Recently the SIF Web Editors highlighted the project that will be one of my main focuses during my time with the SIF program: the climate lab weather balloon. This project will deploy a moored weather balloon as a way to collect real-time data about the troposphere for use in an intro level lab. This project is part of an ongoing active learning project that aims to increase interactivity in the most popular general science lab on campus (Geography 1112 – Intro to Weather and Climate). The move to make Geography 1112 an active learning environment is motivated by two goals. The first is to hopefully increase the on campus presence of the department responsible for the labs: the Department of Geosciences, of which I am a part. The second is simply to improve the quality of the lab through the application of active learning.

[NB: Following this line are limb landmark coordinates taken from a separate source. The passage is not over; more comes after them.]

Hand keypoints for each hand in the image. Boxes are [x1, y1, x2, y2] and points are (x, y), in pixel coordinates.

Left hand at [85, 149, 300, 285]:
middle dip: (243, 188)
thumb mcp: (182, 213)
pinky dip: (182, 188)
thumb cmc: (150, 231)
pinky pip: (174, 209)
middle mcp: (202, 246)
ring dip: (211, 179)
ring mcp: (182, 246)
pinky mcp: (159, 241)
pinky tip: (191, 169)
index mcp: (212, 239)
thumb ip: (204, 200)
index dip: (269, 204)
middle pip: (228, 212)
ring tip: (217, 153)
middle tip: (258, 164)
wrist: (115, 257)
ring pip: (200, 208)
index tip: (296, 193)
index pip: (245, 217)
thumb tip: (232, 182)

As explained in a post by my SIF colleague Monica Cook, switching classes from a lecture format to a more active format will likely increase student performance, especially among minority and first generation students.
But SIF wasn’t where I first learned of or started thinking about the balloon project. The idea was first pitched to me by the professor in charge of the Geography 1112 labs: Dr. Jeremy Diem. You see, before I was a SIF program fellow, I was a teaching assistant with the Department of Geosciences. I taught two lab sections of Geography 1112 and worked with (and still work with) Dr. Diem as my thesis advisor. We had discussions about how he wanted to improve the 1112 labs. He mentioned the balloon idea and it got me thinking. I immediately thought it would be a really cool way to showcase how science works. I could even conceive of how to build the apparatus necessary to launch such a balloon. But Dr. Diem’s vision was more ambitious than a balloon. He wanted weather data collected by the balloon to be displayed in real time. He wanted the exercise seamlessly integrated into the labs. He wanted a balloon that could go high above downtown and return without incident.

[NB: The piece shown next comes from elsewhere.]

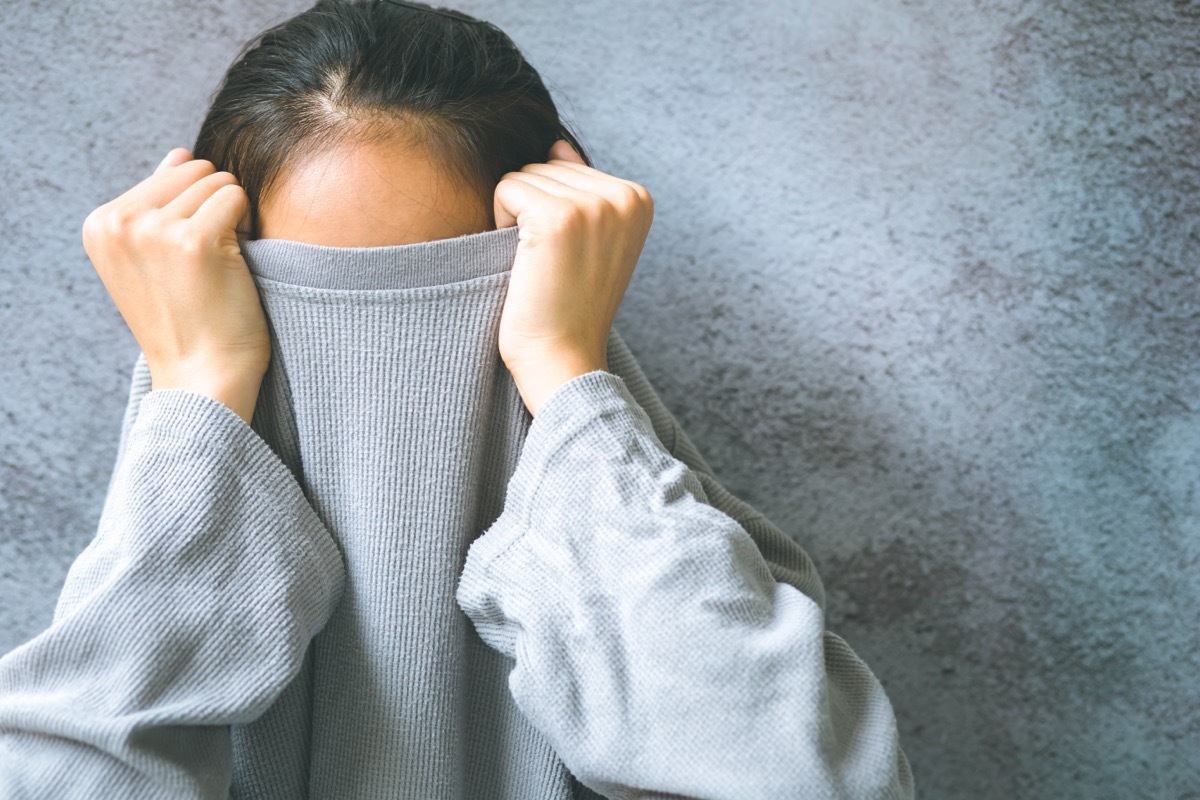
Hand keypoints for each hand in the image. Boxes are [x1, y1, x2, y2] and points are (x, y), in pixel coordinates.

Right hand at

I knew how to build a mooring system to send and return the balloon, but I had no conception of how to transmit the data in real time, much less integrate the whole thing into one of the labs. That is where the SIF program has come in. While I have the knowledge to work the mechanics of the balloon and the background on how it fits in with the labs, the project needed others to actually work. Another SIF program fellow, Megan Smith, is using her computer science expertise to create the instrumentation and make a system for getting the data in real time (you can see an update of her work on this and other projects on her blog). An instructional designer from the Center for Instructional Innovation, Taylor Burch, is also assisting by helping integrate this activity into the lab it is meant to support.
This is why the SIF program is so important. By collecting motivated people from so many different fields, the program can take a project that seems too difficult to achieve, and makes it happen. The program takes ideas and improves on them by bringing in different perspectives. This happens with all sorts of projects. 3D Atlanta combines technical knowledge of 3D modelling with archival research. The GSU growth map brought together SIF program fellows from several fields to produce something that has become a part of the university’s capital campaign. This interdisciplinary focus leads SIF projects to create such high quality product, and those products are valuable, not only to the GSU community, but to the Atlanta and Georgia community as a whole.